[Transcribed page contents]
------------------------------

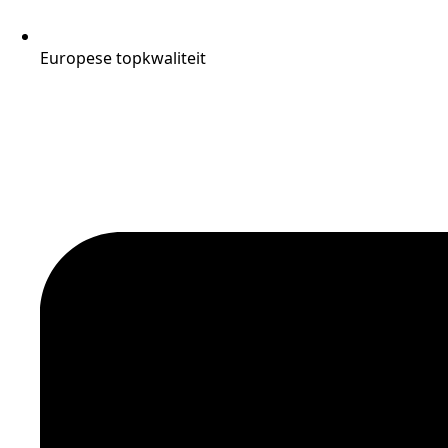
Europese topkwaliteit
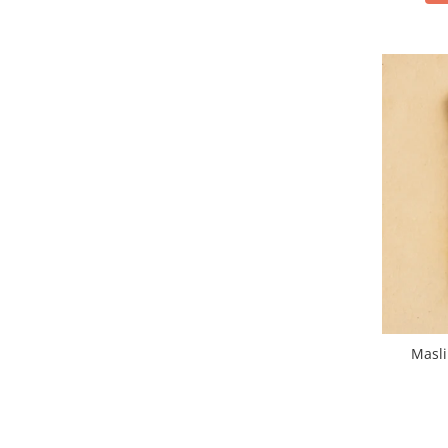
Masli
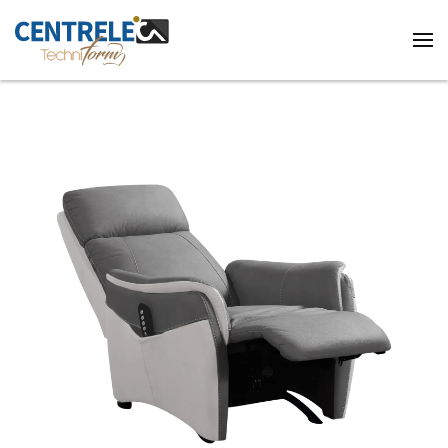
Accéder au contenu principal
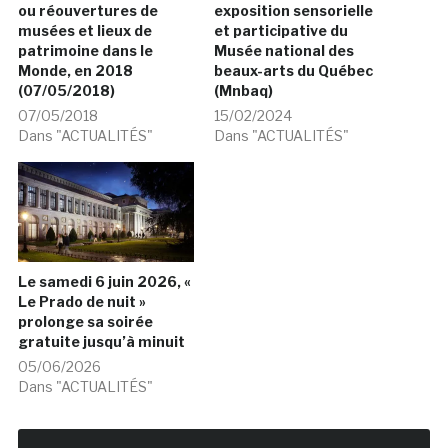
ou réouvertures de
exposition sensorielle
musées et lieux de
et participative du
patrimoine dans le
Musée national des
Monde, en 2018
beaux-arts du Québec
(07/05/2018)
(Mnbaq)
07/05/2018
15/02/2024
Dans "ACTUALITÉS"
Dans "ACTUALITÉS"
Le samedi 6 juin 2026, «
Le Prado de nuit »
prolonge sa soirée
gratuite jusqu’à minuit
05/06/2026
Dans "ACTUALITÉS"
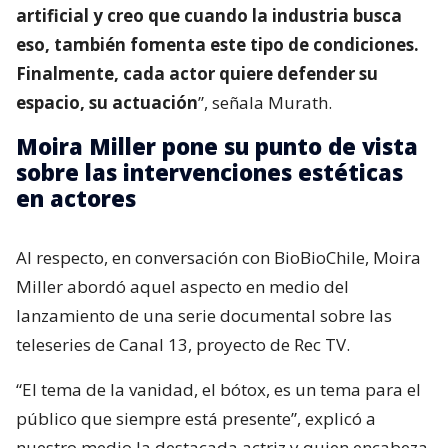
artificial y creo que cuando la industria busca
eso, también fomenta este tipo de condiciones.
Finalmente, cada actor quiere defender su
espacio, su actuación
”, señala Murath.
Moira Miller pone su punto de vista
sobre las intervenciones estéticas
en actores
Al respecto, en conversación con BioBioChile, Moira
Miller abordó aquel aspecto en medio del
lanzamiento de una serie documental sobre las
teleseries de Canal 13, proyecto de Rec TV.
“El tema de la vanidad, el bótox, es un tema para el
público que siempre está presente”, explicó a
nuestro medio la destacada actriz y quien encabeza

------------------------------

_Work required_. Select and copy each line from the data that includes the word "sobre".

_Answer area_.
sobre las intervenciones estéticas
lanzamiento de una serie documental sobre las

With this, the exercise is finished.